- What to work on
Look through the entries below for the line with "2: (97, 228, 248.63)" and the line with "34: (37, 190, 822.06)", then give again exactly those two lines and all lines between them, minus the pictures.

-=-=-

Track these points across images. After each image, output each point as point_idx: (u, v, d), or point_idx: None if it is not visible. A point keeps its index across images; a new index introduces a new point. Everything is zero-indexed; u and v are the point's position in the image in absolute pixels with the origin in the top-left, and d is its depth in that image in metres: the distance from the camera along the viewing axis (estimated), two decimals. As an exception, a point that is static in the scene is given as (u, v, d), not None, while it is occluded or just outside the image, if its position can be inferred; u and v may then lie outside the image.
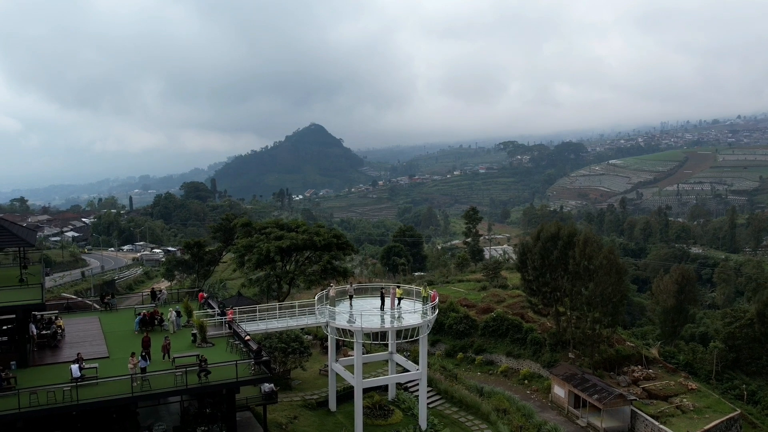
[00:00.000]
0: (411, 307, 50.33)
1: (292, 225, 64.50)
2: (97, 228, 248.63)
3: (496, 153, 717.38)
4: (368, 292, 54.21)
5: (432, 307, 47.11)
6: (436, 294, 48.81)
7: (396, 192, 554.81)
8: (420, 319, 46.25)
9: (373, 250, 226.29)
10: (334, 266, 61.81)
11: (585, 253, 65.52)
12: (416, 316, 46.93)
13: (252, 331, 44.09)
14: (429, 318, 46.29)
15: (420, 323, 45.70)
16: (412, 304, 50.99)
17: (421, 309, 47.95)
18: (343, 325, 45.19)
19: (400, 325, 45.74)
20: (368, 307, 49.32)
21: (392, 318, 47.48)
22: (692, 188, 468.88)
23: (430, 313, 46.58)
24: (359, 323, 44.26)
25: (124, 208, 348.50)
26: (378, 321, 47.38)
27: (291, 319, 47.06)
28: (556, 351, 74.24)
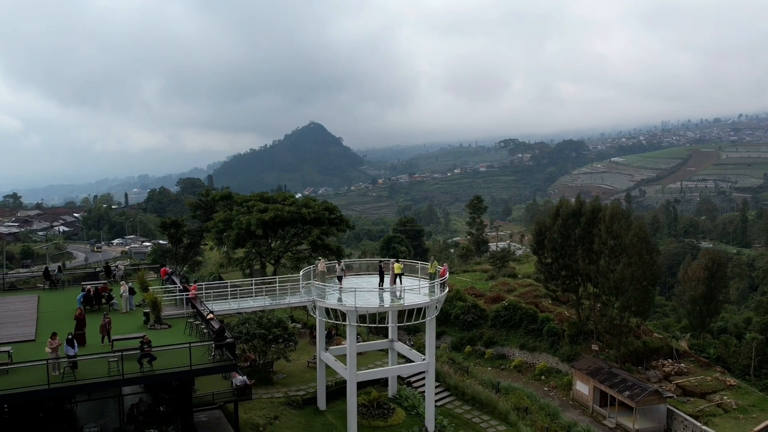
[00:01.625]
0: (416, 285, 42.37)
1: (278, 197, 56.30)
2: (87, 222, 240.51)
3: (497, 151, 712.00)
4: (364, 269, 46.00)
5: (441, 284, 38.85)
6: (446, 269, 40.53)
7: (396, 190, 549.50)
8: (427, 297, 38.13)
9: (372, 246, 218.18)
10: (325, 243, 53.51)
11: (612, 230, 57.39)
12: (422, 294, 38.74)
13: (221, 312, 36.17)
14: (438, 297, 38.12)
15: (427, 302, 37.53)
16: (417, 282, 42.94)
17: (427, 284, 39.95)
18: (333, 304, 37.09)
19: (402, 305, 37.76)
20: (364, 285, 41.29)
21: (393, 296, 39.21)
22: (696, 185, 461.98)
23: (438, 291, 38.35)
24: (352, 302, 36.07)
25: (120, 205, 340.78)
26: (375, 300, 39.24)
27: (270, 298, 38.92)
28: (577, 343, 66.14)
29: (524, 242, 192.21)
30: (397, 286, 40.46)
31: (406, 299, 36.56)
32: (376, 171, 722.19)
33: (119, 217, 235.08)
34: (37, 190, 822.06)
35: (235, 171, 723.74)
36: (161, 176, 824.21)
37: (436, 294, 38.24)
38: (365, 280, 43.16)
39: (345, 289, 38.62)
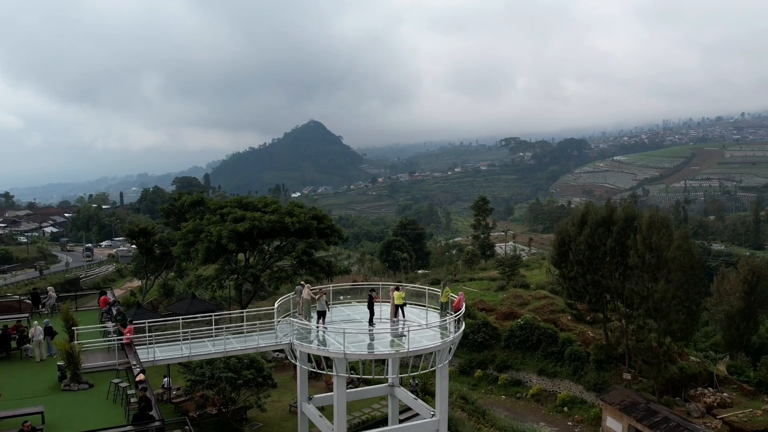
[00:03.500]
0: (422, 316, 33.76)
1: (259, 203, 47.60)
2: (75, 223, 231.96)
3: (498, 150, 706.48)
4: (357, 294, 37.30)
5: (457, 320, 30.20)
6: (461, 299, 31.86)
7: (396, 189, 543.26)
8: (437, 338, 29.54)
9: (371, 247, 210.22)
10: (312, 258, 44.80)
11: (650, 241, 48.81)
12: (431, 333, 30.11)
13: (168, 360, 27.64)
14: (453, 337, 29.52)
15: (438, 345, 28.97)
16: (424, 312, 34.34)
17: (437, 322, 31.43)
18: (316, 349, 28.66)
19: (405, 350, 28.69)
20: (357, 316, 32.77)
21: (394, 337, 30.46)
22: (700, 185, 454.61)
23: (453, 329, 29.74)
24: (340, 346, 27.58)
25: (115, 204, 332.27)
26: (372, 342, 30.63)
27: (235, 339, 30.47)
28: (604, 369, 57.68)
29: (531, 245, 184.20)
30: (398, 320, 31.97)
31: (411, 341, 27.88)
32: (376, 170, 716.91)
33: (109, 218, 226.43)
34: (36, 188, 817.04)
35: (234, 170, 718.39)
36: (160, 175, 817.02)
37: (449, 334, 29.65)
38: (359, 311, 34.49)
39: (331, 327, 30.07)
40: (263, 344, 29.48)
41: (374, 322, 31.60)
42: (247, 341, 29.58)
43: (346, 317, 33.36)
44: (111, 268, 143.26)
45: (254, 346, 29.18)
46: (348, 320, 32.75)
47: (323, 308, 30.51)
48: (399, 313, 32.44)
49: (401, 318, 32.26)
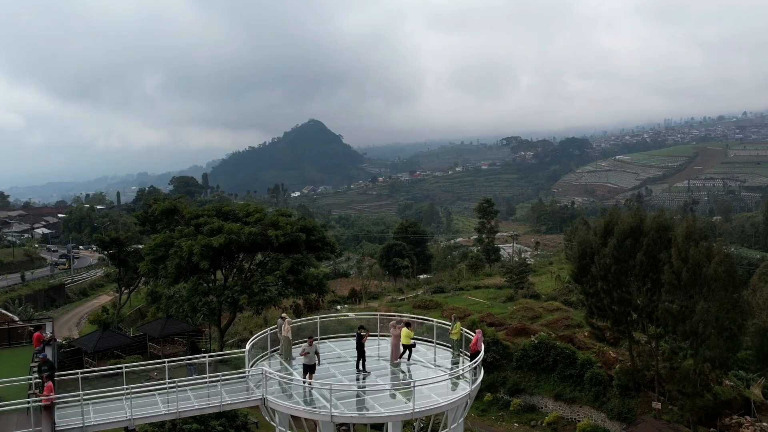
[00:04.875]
0: (429, 357, 27.66)
1: (240, 212, 41.52)
2: (67, 224, 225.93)
3: (499, 149, 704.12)
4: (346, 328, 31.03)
5: (475, 367, 24.02)
6: (480, 338, 25.71)
7: (396, 188, 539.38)
8: (451, 392, 23.39)
9: (371, 249, 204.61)
10: (300, 278, 38.66)
11: (687, 256, 42.71)
12: (442, 387, 23.92)
13: (105, 424, 21.60)
14: (469, 391, 23.40)
15: (451, 403, 22.86)
16: (432, 352, 28.28)
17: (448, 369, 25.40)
18: (295, 408, 22.56)
19: (409, 410, 22.04)
20: (350, 357, 26.74)
21: (394, 388, 23.99)
22: (703, 184, 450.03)
23: (470, 380, 23.57)
24: (326, 404, 21.51)
25: (112, 204, 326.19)
26: (363, 397, 24.23)
27: (192, 395, 24.10)
28: (630, 396, 51.55)
29: (538, 248, 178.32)
30: (402, 361, 25.88)
31: (418, 398, 21.67)
32: (376, 169, 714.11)
33: (101, 219, 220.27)
34: (36, 187, 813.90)
35: (234, 169, 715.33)
36: (160, 174, 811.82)
37: (467, 386, 23.49)
38: (350, 349, 28.30)
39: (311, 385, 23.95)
40: (229, 400, 23.40)
41: (365, 367, 25.45)
42: (210, 396, 23.44)
43: (335, 357, 27.30)
44: (99, 273, 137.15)
45: (217, 403, 23.13)
46: (337, 361, 26.67)
47: (312, 362, 24.12)
48: (405, 354, 26.40)
49: (406, 361, 26.26)
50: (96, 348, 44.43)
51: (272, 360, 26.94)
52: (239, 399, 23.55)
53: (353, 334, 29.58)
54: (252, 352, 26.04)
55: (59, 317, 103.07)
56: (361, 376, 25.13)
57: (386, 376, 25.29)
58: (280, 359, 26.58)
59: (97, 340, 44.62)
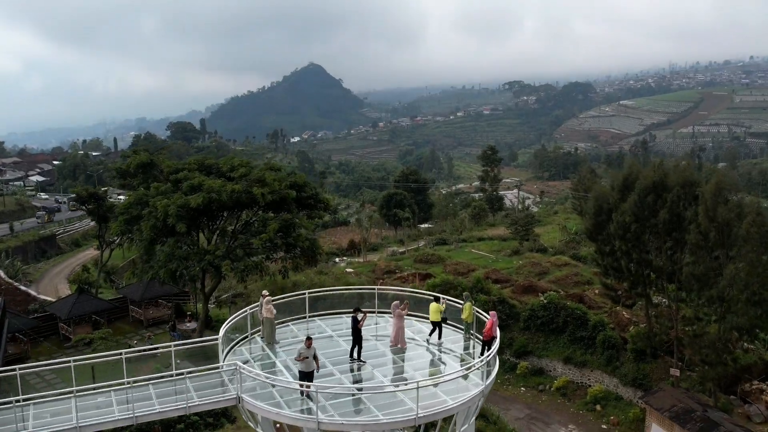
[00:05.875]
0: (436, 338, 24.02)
1: (224, 167, 37.42)
2: (62, 172, 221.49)
3: (501, 94, 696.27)
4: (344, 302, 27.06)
5: (491, 358, 20.24)
6: (494, 320, 21.94)
7: (397, 134, 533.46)
8: (461, 389, 19.82)
9: (372, 196, 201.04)
10: (289, 240, 34.76)
11: (715, 215, 38.86)
12: (451, 382, 20.31)
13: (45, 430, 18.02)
14: (482, 388, 19.80)
15: (460, 405, 19.22)
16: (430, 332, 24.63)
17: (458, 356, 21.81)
18: (273, 413, 18.83)
19: (412, 415, 18.30)
20: (344, 342, 23.10)
21: (394, 387, 20.30)
22: (708, 130, 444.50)
23: (483, 375, 19.86)
24: (312, 406, 17.97)
25: (109, 150, 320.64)
26: (357, 402, 19.99)
27: (154, 393, 20.04)
28: (645, 361, 48.37)
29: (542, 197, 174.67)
30: (431, 342, 22.41)
31: (422, 396, 18.02)
32: (377, 114, 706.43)
33: (96, 166, 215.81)
34: (35, 133, 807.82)
35: (233, 114, 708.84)
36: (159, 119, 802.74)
37: (478, 385, 19.85)
38: (343, 329, 24.57)
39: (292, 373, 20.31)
40: (197, 401, 19.81)
41: (360, 356, 21.80)
42: (177, 394, 19.78)
43: (326, 338, 23.68)
44: (92, 223, 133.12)
45: (182, 405, 19.55)
46: (327, 347, 22.98)
47: (311, 368, 19.96)
48: (435, 333, 22.97)
49: (434, 341, 22.82)
50: (71, 314, 41.11)
51: (253, 345, 23.38)
52: (210, 399, 19.95)
53: (348, 311, 25.91)
54: (229, 336, 22.44)
55: (50, 269, 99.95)
56: (355, 365, 21.58)
57: (384, 366, 21.70)
58: (261, 343, 23.02)
59: (72, 306, 41.24)
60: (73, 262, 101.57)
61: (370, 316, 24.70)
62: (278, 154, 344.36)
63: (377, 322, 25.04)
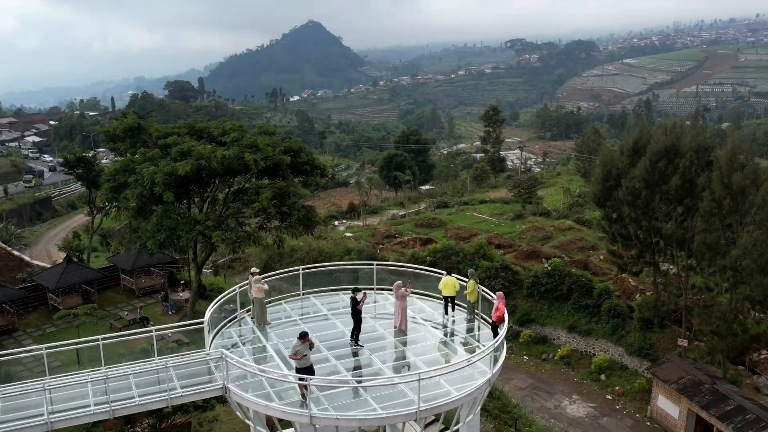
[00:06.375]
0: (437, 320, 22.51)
1: (215, 131, 35.47)
2: (58, 132, 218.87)
3: (503, 52, 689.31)
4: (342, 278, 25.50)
5: (498, 344, 18.59)
6: (503, 302, 20.16)
7: (397, 92, 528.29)
8: (466, 378, 18.35)
9: (372, 156, 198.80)
10: (283, 210, 33.01)
11: (730, 182, 37.14)
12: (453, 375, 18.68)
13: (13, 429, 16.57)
14: (489, 376, 18.34)
15: (465, 395, 17.70)
16: (440, 311, 23.10)
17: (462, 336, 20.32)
18: (262, 405, 17.35)
19: (413, 409, 16.79)
20: (339, 323, 21.58)
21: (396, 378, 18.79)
22: (712, 90, 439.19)
23: (490, 362, 18.34)
24: (306, 403, 16.73)
25: (106, 110, 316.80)
26: (354, 393, 18.30)
27: (134, 382, 18.49)
28: (652, 330, 47.14)
29: (546, 158, 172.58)
30: (449, 319, 21.02)
31: (424, 387, 16.49)
32: (377, 72, 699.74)
33: (93, 127, 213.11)
34: (32, 93, 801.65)
35: (232, 73, 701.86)
36: (157, 78, 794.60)
37: (485, 370, 18.37)
38: (339, 310, 22.97)
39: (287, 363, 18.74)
40: (181, 392, 18.30)
41: (358, 339, 20.26)
42: (159, 386, 18.24)
43: (321, 318, 22.13)
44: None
45: (164, 397, 18.11)
46: (324, 329, 21.45)
47: (308, 363, 17.92)
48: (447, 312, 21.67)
49: (448, 317, 21.45)
50: (59, 284, 39.66)
51: (243, 327, 21.89)
52: (193, 390, 18.43)
53: (345, 289, 24.38)
54: (216, 317, 20.91)
55: (45, 233, 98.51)
56: (351, 349, 20.09)
57: (384, 351, 20.21)
58: (252, 325, 21.54)
59: (60, 275, 39.78)
60: (69, 225, 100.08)
61: (369, 294, 23.18)
62: (277, 114, 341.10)
63: (376, 300, 23.54)
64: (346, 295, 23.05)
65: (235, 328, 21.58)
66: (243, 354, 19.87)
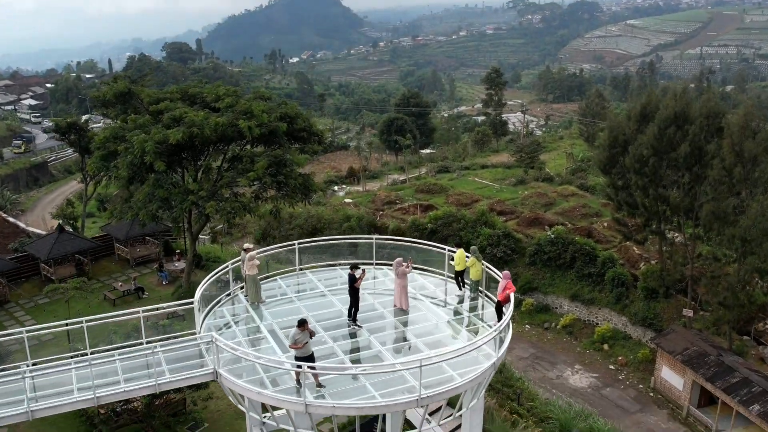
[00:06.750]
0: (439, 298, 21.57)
1: (209, 96, 34.05)
2: (54, 95, 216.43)
3: (505, 12, 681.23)
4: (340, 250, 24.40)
5: (504, 327, 17.54)
6: (510, 282, 19.01)
7: (398, 54, 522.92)
8: (467, 365, 17.11)
9: (372, 118, 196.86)
10: (279, 178, 31.81)
11: (742, 149, 35.97)
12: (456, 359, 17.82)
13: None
14: (492, 361, 17.35)
15: (469, 381, 16.78)
16: (442, 289, 22.17)
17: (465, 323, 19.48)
18: (254, 392, 16.39)
19: (414, 397, 15.79)
20: (337, 301, 20.65)
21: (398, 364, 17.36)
22: (716, 51, 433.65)
23: (496, 345, 17.41)
24: (301, 391, 16.08)
25: (104, 72, 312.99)
26: (355, 380, 17.04)
27: (120, 367, 17.59)
28: (656, 299, 46.34)
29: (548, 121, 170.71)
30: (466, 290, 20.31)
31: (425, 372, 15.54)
32: (377, 33, 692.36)
33: (90, 89, 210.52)
34: (29, 54, 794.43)
35: (230, 34, 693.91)
36: (155, 39, 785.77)
37: (490, 353, 17.45)
38: (337, 287, 22.03)
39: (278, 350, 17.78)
40: (170, 378, 17.38)
41: (356, 318, 19.28)
42: (149, 367, 17.33)
43: (317, 299, 21.14)
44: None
45: (151, 383, 17.23)
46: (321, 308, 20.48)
47: (309, 352, 16.71)
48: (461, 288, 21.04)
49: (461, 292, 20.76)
50: (51, 254, 38.68)
51: (236, 305, 20.93)
52: (183, 375, 17.46)
53: (343, 264, 23.36)
54: (207, 295, 19.94)
55: (42, 198, 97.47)
56: (348, 330, 19.13)
57: (383, 332, 19.26)
58: (246, 303, 20.58)
59: (52, 246, 38.78)
60: (66, 190, 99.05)
61: (368, 269, 22.18)
62: (276, 76, 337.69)
63: (375, 276, 22.56)
64: (344, 270, 22.07)
65: (228, 307, 20.63)
66: (235, 335, 18.94)
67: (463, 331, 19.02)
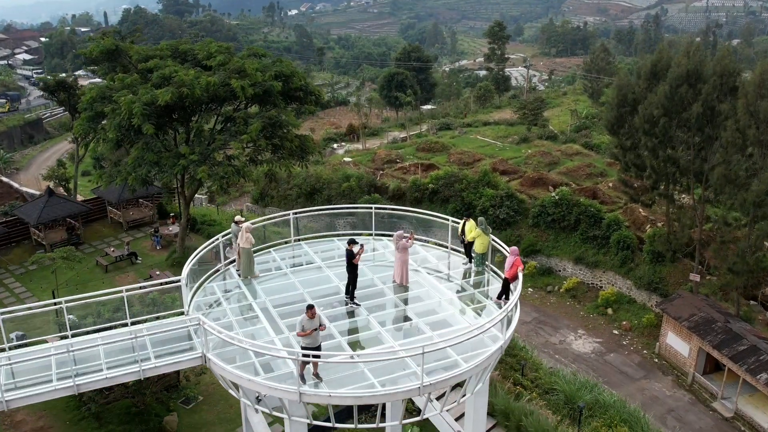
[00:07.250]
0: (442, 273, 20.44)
1: (200, 53, 32.39)
2: (49, 50, 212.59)
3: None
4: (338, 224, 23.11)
5: (511, 309, 16.43)
6: (518, 258, 17.76)
7: (398, 6, 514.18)
8: (472, 348, 15.96)
9: (372, 73, 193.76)
10: (275, 140, 30.27)
11: (757, 110, 34.48)
12: (460, 325, 17.08)
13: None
14: (499, 344, 16.15)
15: (475, 367, 15.65)
16: (445, 263, 21.02)
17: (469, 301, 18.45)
18: (246, 379, 15.14)
19: (415, 385, 14.66)
20: (333, 275, 19.53)
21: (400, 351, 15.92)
22: (722, 4, 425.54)
23: (503, 326, 16.32)
24: (292, 372, 15.19)
25: (99, 25, 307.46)
26: (352, 365, 15.85)
27: (103, 351, 16.40)
28: (662, 263, 45.36)
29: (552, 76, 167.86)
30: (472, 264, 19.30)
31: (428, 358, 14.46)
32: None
33: (84, 44, 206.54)
34: (23, 7, 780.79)
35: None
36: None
37: (497, 335, 16.39)
38: (335, 259, 20.86)
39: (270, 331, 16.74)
40: (155, 363, 16.24)
41: (353, 296, 18.14)
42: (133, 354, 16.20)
43: (313, 274, 20.00)
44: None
45: (135, 369, 16.12)
46: (317, 284, 19.36)
47: (317, 343, 15.39)
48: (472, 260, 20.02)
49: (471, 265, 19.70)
50: (40, 219, 37.51)
51: (228, 280, 19.77)
52: (170, 360, 16.41)
53: (341, 234, 22.18)
54: (197, 269, 18.79)
55: (37, 156, 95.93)
56: (345, 308, 18.03)
57: (383, 311, 18.11)
58: (238, 279, 19.45)
59: (42, 210, 37.57)
60: (61, 148, 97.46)
61: (366, 240, 21.02)
62: (275, 29, 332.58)
63: (375, 249, 21.40)
64: (342, 241, 20.91)
65: (219, 282, 19.50)
66: (226, 314, 17.86)
67: (468, 310, 17.89)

-=-=-

- Output below
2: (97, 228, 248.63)
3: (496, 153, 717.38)
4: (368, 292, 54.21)
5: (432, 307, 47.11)
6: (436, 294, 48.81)
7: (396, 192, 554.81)
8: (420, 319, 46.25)
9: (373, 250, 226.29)
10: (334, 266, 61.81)
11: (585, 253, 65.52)
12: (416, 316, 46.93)
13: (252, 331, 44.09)
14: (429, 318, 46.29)
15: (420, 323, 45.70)
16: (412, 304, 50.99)
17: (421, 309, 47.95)
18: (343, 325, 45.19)
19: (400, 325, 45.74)
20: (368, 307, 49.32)
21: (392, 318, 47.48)
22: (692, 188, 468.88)
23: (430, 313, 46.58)
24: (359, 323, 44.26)
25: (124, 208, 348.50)
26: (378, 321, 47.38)
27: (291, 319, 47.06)
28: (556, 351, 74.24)
[00:01.625]
0: (416, 285, 42.37)
1: (278, 197, 56.30)
2: (87, 222, 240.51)
3: (497, 151, 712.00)
4: (364, 269, 46.00)
5: (441, 284, 38.85)
6: (446, 269, 40.53)
7: (396, 190, 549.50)
8: (427, 297, 38.13)
9: (372, 246, 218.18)
10: (325, 243, 53.51)
11: (612, 230, 57.39)
12: (422, 294, 38.74)
13: (221, 312, 36.17)
14: (438, 297, 38.12)
15: (427, 302, 37.53)
16: (417, 282, 42.94)
17: (427, 284, 39.95)
18: (333, 304, 37.09)
19: (402, 305, 37.76)
20: (364, 285, 41.29)
21: (393, 296, 39.21)
22: (696, 185, 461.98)
23: (438, 291, 38.35)
24: (352, 302, 36.07)
25: (120, 205, 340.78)
26: (375, 300, 39.24)
27: (270, 298, 38.92)
28: (577, 343, 66.14)
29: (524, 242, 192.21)
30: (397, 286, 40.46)
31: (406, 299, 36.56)
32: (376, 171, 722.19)
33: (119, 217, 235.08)
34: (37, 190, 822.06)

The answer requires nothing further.